Optical communications systems, as well as other optical technologies, require apparatus that manipulates optical signals that are in the form of light rays. One of the best known apparatus for such manipulation is the silica based optical fiber which is widely used for both short and long distance optical transmission. Additionally, other well known apparatus include couplers and multiplexers that have been developed to couple one or more optical signals into one or more optical fibers or waveguides. Some applications for transmission of optical signals also desirably use non-reciprocal apparatus or devices, where the propagation characteristics of light within the apparatus depends upon the direction of light propagation within the apparatus.
One type of such non-reciprocal apparatus, commonly referred to as an optical isolator, permits light to pass through the apparatus in one direction but not in the reverse direction. Another type of such non-reciprocal apparatus is termed an optical circulator. An optical circulator has 3 or more ports which permit light to pass from a first to a second port, for example, but not from the second port to the first port. Instead light entering the second port passes to a third port. If there is a fourth port, then light entering the third port exits at this fourth port. Generalizing, port n .fwdarw. port (n+1) if ports n and (n+1) exist. A partial circulator is a circulator as described above but where port n.sub.max does not lead to port 1. A complete or full circulator couples light entering port n.sub.max to port 1. An isolator may be thought of as a two port partial circulator. However, the term isolator is the preferred term.

◇ ◇ ◇ ◇ ◇

» Complete the following
1. Using the definitions in the passage on optical isolators and circulators, explain why an isolator can be thought of as a two-port partial circulator.
2. Write the next paragraph of the passage on optical isolators and circulators.

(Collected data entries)

◇ ◇ ◇ ◇ ◇

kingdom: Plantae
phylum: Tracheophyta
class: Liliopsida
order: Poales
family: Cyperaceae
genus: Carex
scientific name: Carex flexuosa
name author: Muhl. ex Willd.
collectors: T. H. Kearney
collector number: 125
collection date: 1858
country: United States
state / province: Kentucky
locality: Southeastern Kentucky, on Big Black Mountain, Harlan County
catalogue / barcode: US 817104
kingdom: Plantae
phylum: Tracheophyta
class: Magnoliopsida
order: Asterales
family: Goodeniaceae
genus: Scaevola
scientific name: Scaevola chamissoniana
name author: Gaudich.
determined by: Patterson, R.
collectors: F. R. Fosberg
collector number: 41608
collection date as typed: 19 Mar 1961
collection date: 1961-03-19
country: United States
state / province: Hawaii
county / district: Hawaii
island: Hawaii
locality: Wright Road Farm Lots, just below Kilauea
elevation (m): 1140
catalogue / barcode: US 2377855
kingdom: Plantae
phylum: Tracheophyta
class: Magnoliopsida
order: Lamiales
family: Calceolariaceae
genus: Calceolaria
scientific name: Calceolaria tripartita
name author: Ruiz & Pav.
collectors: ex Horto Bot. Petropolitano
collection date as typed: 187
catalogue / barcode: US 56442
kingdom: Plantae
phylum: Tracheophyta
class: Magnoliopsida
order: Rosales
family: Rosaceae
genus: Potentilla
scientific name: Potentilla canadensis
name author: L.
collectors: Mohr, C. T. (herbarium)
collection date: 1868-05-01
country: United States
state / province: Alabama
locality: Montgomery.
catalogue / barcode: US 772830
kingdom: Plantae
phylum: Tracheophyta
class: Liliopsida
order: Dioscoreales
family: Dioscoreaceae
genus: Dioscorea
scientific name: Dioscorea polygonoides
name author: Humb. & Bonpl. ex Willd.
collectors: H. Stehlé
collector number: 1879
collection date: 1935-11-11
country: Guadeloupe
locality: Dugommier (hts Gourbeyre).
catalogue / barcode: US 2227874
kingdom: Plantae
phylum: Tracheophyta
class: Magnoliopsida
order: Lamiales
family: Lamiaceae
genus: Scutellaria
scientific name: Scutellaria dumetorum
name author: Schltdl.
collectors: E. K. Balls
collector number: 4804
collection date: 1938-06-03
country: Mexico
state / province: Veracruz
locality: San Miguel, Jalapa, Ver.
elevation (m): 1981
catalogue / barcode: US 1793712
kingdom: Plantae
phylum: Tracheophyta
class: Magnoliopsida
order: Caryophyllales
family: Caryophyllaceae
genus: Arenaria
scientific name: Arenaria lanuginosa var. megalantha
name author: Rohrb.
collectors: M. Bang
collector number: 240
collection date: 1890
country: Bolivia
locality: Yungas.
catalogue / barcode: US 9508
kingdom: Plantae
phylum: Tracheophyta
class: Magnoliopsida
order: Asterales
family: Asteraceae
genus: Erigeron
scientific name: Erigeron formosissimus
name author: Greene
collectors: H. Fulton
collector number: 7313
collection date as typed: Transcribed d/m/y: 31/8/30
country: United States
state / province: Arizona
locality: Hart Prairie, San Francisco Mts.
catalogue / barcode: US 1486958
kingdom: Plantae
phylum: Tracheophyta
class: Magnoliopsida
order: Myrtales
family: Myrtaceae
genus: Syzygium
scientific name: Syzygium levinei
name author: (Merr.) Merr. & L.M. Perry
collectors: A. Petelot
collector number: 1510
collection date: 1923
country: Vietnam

◇ ◇ ◇ ◇ ◇

» Outputs in order
1. An isolator lets light pass from its first port to its second but not back. In a partial circulator, light moves from each port to the next, but the highest-numbered port does not lead back to port 1. With only two ports, that is exactly the behavior of an isolator.

2.
Many types of optical devices, including circulators and isolators, have been developed for commercial applications. For many applications, such a device should be polarization independent to the external world; that is, device operation should not depend upon the polarization of the incoming light. For example, Fujii in Journal of Lightwave Technology, Vol. 10, pp. 1226-1229, September 1992, describes a polarization independent apparatus that as stated can be used as an optical circulator. Although stated to be useful over a wide range of wavelengths, preferred operation of the apparatus depends upon precise orientation of the components with respect to each other. Another optical circulator is described in U.S. Pat. No. 5,204,771 issued to Koga on Apr. 20, 1993. The essence of the Koga circulator appears to be the use of a birefringent plate followed by non-reciprocal optical rotators. The birefringent plate splits the incoming beam into two parallel beams, and the optical rotators change the polarization of each of the two beams by 45 degrees so that there are two parallel beams with orthogonal polarization.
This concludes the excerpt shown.